I am a sucker for anything old. I am in awe of things that have survived the ages and still bring joy to people as time moves on. I once cried after accidentally dropping a piece of antique glass and apologized to it for ending its life after it had somehow survived over 100 years. For some reason, when I look at an object that has survived the years in a fragile world, I see a story that is fading away, and it makes me sad. It makes me want to know more about the original owner or creator of that object, and who it belonged to over the years.
Since my mom passed on to her heavenly home a few years ago, I have had possession of a number of vintage things that once belonged to one of my many ancestors. Of particular interest to me has been the lovely crocheted lace doilies that have been stored neatly in a drawer, just waiting to be appreciated. I have for some time researched the possibilities to use these old-fashioned pieces of home decor in a way that a modern world would accept them as the exceptional works of art that they are.
I finally decided to group them together in such a way as to make a couple of table runners.

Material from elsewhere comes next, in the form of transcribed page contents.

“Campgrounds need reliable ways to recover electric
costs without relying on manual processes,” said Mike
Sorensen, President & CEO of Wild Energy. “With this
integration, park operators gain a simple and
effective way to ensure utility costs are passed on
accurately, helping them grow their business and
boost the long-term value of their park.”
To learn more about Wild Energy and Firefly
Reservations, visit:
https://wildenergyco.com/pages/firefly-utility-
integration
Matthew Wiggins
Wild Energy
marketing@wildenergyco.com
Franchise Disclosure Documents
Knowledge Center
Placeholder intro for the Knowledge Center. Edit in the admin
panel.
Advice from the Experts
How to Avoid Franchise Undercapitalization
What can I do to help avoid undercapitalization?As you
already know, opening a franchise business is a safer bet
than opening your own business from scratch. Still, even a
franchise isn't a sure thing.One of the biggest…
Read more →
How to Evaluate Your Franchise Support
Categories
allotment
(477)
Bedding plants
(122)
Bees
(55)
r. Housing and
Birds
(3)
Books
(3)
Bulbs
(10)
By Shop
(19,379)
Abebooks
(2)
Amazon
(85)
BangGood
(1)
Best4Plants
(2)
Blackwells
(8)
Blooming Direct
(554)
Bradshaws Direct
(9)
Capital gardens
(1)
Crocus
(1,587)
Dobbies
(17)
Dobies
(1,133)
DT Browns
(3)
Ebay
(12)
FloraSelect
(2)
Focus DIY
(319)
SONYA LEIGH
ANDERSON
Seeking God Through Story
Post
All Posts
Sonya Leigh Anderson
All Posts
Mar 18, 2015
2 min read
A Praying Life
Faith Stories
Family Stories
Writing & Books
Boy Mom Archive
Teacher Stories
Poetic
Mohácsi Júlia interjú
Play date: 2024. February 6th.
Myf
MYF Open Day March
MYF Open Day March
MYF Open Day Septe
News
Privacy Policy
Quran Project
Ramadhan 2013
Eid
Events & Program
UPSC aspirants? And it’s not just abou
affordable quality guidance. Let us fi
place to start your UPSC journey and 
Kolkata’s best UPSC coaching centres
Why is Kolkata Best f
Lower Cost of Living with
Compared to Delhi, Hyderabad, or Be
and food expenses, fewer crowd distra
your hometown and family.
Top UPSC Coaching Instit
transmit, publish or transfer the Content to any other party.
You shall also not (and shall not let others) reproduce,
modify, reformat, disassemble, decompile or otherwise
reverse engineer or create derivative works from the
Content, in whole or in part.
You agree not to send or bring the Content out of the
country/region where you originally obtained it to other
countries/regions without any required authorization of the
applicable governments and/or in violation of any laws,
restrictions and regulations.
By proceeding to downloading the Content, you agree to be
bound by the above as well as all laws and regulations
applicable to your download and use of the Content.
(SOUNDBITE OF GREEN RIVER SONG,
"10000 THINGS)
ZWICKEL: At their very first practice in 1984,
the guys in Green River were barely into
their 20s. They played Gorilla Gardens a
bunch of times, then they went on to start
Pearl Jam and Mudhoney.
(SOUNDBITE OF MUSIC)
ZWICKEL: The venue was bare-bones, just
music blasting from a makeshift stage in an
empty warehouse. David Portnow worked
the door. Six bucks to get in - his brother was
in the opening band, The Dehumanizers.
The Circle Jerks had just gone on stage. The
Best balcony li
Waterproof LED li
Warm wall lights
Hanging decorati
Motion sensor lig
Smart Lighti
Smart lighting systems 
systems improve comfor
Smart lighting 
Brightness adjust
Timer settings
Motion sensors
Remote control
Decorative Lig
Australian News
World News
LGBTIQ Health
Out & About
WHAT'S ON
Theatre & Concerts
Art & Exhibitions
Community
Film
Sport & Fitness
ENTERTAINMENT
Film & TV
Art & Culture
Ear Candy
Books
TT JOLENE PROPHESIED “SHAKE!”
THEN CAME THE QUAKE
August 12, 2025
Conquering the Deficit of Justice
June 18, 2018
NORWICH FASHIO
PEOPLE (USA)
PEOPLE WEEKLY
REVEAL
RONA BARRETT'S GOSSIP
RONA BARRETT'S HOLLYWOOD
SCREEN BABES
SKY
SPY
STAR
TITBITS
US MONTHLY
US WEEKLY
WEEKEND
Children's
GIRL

As I worked at my arrangement to get it just right, and then began to use a needle and thread to connect them to each other, I couldn’t help but notice all the intricate patterns and precise stitches in each doily. My mind began to contemplate the women who had made those stitches. At some point in the past, one of my grandmothers or great-grandmothers sat making stitches, much as I was now doing, albeit, much fancier stitches than mine.
Sometimes when I look in the mirror or see a photo of myself these days, I feel like I am looking at my mother. It’s easy to see the resemblance. I wonder, however, do I bear any resemblance to the women who created the lovely doilies that are now in my possession? My mother and I, although we bear a physical resemblance, have always been quite different in our personalities. That’s neither a good thing or a bad thing, it’s just a thing. But I couldn’t help but wonder about the personalities of my great-grandmothers. I have photos of them and I have heard stories of them, but to really know them is now impossible. Were they introverted like me? Did they love making their handicrafts or was it just something that was expected of women in those days? What were their relationships like with their husbands and children? Did they worry about silly things like I do? What did they believe about God? Did they have a heart for those who don’t know Him? I can’t really know the answers to most of these questions, but I can presume some things about their faith in God based on what I have observed in the generations that have followed them.
When I contemplate the many followers of Christ within the circle of people whom are also descendants of these same doily-stitching women, I can’t help but believe that they took their faith very seriously and that they worked hard to ensure that faith would continue in the generations to come. Because these women were willing to live out their faith, we are doubly stitched together in time–through our blood, and through the blood of Jesus. I am so grateful for that and will remember it each time I look at my new table runners.
Hi Sis,
What a precious and creative idea. I really enjoyed reading uour thoughts. I look forward to doing some indoor creative projects myself this winter. You have inspired me to make it happen.